At this point, I've got things more or less under control and it was my reasoned self that was able to do that rather than my emotional, reactive self. Reactivity is hardly ever helpful or useful and I have something to say about that in regards to how one responds to something that's offensive to one's religious beliefs, but perhaps for another post, eh?

Friday, September 14, 2012

Next on, "As the Seasons Turn..."

Last Sunday was one of those lovely September days and I spent part of it planting some recently-acquired berry bushes out by the back fence. I'm tickled pink that I can plant things in the ground in a space that's my own. I have plans of acquiring my Mamaw's irises and some irises and day-lilies from my BFF. One of these days, I'll get some native cane to plant by the road, but Sunday was for berry bushes and weeding the front garden. I've added some mums and cleared out around the existing mums that came with the house. I'm also inordinately thrilled that I have roses and my zinnia have just exploded after having planted them in the middle of a drought. I wasn't sure they were going to survive and now they're busting out in gorgeous oranges and yellows and white. I'd love to get some hyacinth, too, and maybe some tulips. I have some catnip in pots and some marigolds that, much to my surprise, survived the move.

There will definitely be an herb/vegetable garden out back and I've already got a rosemary bush just starting out. Next year, there will be basil, parsley, and thyme if I'm feeling adventurous. I've not had great luck with thyme, but I'm willing to keep trying until I find the right spot for it. There will also be tomatoes and probably odd little squashes or melons volunteering from the compost pile. I've got plenty of pots for mints and might also plant some in places John can't reach with the mower so that it'll crowd out the grass.

DSC01814

Here are some mums that came with the house, but were so covered up by the holly bush, the juniper, weeds, and the ground cover plant to the right (phlox, I think) that it only put up a few feeble leaves.

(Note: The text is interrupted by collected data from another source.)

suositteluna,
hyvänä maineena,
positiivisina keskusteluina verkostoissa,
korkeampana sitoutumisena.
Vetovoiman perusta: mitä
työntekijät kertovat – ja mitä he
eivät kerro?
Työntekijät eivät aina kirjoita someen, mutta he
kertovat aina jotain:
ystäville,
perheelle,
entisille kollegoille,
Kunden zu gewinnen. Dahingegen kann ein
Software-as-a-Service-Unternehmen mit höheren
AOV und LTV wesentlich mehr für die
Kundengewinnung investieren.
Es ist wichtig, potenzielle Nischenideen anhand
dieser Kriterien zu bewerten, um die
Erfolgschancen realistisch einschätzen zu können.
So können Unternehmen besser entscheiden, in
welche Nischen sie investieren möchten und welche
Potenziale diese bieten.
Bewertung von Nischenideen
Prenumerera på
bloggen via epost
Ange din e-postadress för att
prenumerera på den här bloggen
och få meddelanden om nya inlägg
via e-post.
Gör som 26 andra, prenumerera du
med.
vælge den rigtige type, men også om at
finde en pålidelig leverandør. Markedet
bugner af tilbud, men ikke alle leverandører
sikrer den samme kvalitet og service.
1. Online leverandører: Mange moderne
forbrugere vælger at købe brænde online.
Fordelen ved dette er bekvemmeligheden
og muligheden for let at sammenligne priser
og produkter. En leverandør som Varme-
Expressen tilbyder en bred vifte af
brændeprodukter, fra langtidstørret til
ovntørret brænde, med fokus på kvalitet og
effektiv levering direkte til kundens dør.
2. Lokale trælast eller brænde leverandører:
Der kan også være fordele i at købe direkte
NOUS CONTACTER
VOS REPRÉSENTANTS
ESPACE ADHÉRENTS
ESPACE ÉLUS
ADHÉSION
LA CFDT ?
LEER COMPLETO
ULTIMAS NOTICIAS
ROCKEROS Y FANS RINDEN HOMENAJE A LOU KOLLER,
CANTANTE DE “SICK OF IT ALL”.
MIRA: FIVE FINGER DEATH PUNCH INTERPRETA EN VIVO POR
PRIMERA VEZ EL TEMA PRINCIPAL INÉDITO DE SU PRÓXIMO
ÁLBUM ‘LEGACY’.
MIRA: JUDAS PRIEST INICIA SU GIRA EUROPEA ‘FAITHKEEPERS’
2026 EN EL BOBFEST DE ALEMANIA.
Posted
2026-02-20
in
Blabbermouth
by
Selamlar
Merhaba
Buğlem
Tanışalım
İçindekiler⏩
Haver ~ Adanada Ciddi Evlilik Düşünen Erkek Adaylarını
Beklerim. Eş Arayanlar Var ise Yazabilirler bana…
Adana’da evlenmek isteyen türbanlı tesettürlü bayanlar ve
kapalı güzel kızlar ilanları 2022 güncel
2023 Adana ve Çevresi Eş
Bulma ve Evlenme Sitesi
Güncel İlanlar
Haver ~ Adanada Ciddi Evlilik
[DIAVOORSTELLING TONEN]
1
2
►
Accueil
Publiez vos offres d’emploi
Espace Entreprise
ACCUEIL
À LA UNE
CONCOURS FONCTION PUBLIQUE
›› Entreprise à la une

Now it looks like it's going to bloom!

I can't not plant things in the ground. This is probably as much a part of my religion as prayer or belief in the Theoi. I find that when I spend time outside in the sun watching, listening, and working in nature that my stress levels go so far down as to approach nil. It's this that led me both to a career in Biology and to Paganism. I'm happiest in the garden or running around in the woods or chasing butterflies on the side of a mountain.

My dear Hellenic friend, Sean, discusses the intersection between Hellenic Polytheism and both the natural cycles of his Floridian climate and the festivals of the Great American Polis on his blog. And he's got the right idea, if you ask me. Imposing an Athenian festival schedule on a Tennessean climate is artificial and doesn't work. The gods are a part of nature and in order to really get the full experience of them, it's important to understand what's going on outside your window.